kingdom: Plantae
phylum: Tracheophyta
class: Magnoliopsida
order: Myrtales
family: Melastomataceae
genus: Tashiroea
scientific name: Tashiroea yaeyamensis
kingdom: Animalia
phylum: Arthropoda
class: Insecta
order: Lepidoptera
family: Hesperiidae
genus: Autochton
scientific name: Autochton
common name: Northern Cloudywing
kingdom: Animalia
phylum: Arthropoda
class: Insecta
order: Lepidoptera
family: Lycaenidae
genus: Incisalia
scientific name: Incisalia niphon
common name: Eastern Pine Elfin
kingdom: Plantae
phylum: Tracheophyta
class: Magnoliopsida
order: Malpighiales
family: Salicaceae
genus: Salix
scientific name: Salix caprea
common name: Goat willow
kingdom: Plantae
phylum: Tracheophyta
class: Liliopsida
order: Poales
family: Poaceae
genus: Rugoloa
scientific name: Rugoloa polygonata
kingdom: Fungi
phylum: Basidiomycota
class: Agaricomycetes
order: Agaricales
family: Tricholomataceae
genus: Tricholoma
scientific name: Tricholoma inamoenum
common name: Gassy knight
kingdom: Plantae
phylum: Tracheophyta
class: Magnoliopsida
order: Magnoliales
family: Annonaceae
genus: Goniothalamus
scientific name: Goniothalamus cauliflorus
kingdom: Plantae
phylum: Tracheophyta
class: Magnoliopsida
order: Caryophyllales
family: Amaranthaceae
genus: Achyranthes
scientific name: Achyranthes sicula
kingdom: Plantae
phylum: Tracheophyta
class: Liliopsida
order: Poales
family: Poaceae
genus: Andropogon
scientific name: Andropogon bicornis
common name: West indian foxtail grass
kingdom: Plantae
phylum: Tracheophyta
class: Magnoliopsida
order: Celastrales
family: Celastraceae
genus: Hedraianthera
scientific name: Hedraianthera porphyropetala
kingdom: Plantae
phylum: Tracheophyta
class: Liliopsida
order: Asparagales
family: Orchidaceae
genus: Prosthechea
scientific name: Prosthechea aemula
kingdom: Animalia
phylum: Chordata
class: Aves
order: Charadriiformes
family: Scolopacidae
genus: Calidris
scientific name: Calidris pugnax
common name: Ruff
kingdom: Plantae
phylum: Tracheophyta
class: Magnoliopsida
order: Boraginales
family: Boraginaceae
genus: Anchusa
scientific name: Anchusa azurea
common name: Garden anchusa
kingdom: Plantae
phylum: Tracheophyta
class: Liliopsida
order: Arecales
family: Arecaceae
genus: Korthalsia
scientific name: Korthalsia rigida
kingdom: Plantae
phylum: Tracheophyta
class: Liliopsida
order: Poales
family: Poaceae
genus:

§ **Exercise**: Render every line of the listing above as a numbered list, omitting any blank lines.

§ **Task solution**:
1. kingdom: Plantae
2. phylum: Tracheophyta
3. class: Magnoliopsida
4. order: Myrtales
5. family: Melastomataceae
6. genus: Tashiroea
7. scientific name: Tashiroea yaeyamensis
8. kingdom: Animalia
9. phylum: Arthropoda
10. class: Insecta
11. order: Lepidoptera
12. family: Hesperiidae
13. genus: Autochton
14. scientific name: Autochton
15. common name: Northern Cloudywing
16. kingdom: Animalia
17. phylum: Arthropoda
18. class: Insecta
19. order: Lepidoptera
20. family: Lycaenidae
21. genus: Incisalia
22. scientific name: Incisalia niphon
23. common name: Eastern Pine Elfin
24. kingdom: Plantae
25. phylum: Tracheophyta
26. class: Magnoliopsida
27. order: Malpighiales
28. family: Salicaceae
29. genus: Salix
30. scientific name: Salix caprea
31. common name: Goat willow
32. kingdom: Plantae
33. phylum: Tracheophyta
34. class: Liliopsida
35. order: Poales
36. family: Poaceae
37. genus: Rugoloa
38. scientific name: Rugoloa polygonata
39. kingdom: Fungi
40. phylum: Basidiomycota
41. class: Agaricomycetes
42. order: Agaricales
43. family: Tricholomataceae
44. genus: Tricholoma
45. scientific name: Tricholoma inamoenum
46. common name: Gassy knight
47. kingdom: Plantae
48. phylum: Tracheophyta
49. class: Magnoliopsida
50. order: Magnoliales
51. family: Annonaceae
52. genus: Goniothalamus
53. scientific name: Goniothalamus cauliflorus
54. kingdom: Plantae
55. phylum: Tracheophyta
56. class: Magnoliopsida
57. order: Caryophyllales
58. family: Amaranthaceae
59. genus: Achyranthes
60. scientific name: Achyranthes sicula
61. kingdom: Plantae
62. phylum: Tracheophyta
63. class: Liliopsida
64. order: Poales
65. family: Poaceae
66. genus: Andropogon
67. scientific name: Andropogon bicornis
68. common name: West indian foxtail grass
69. kingdom: Plantae
70. phylum: Tracheophyta
71. class: Magnoliopsida
72. order: Celastrales
73. family: Celastraceae
74. genus: Hedraianthera
75. scientific name: Hedraianthera porphyropetala
76. kingdom: Plantae
77. phylum: Tracheophyta
78. class: Liliopsida
79. order: Asparagales
80. family: Orchidaceae
81. genus: Prosthechea
82. scientific name: Prosthechea aemula
83. kingdom: Animalia
84. phylum: Chordata
85. class: Aves
86. order: Charadriiformes
87. family: Scolopacidae
88. genus: Calidris
89. scientific name: Calidris pugnax
90. common name: Ruff
91. kingdom: Plantae
92. phylum: Tracheophyta
93. class: Magnoliopsida
94. order: Boraginales
95. family: Boraginaceae
96. genus: Anchusa
97. scientific name: Anchusa azurea
98. common name: Garden anchusa
99. kingdom: Plantae
100. phylum: Tracheophyta
101. class: Liliopsida
102. order: Arecales
103. family: Arecaceae
104. genus: Korthalsia
105. scientific name: Korthalsia rigida
106. kingdom: Plantae
107. phylum: Tracheophyta
108. class: Liliopsida
109. order: Poales
110. family: Poaceae
111. genus:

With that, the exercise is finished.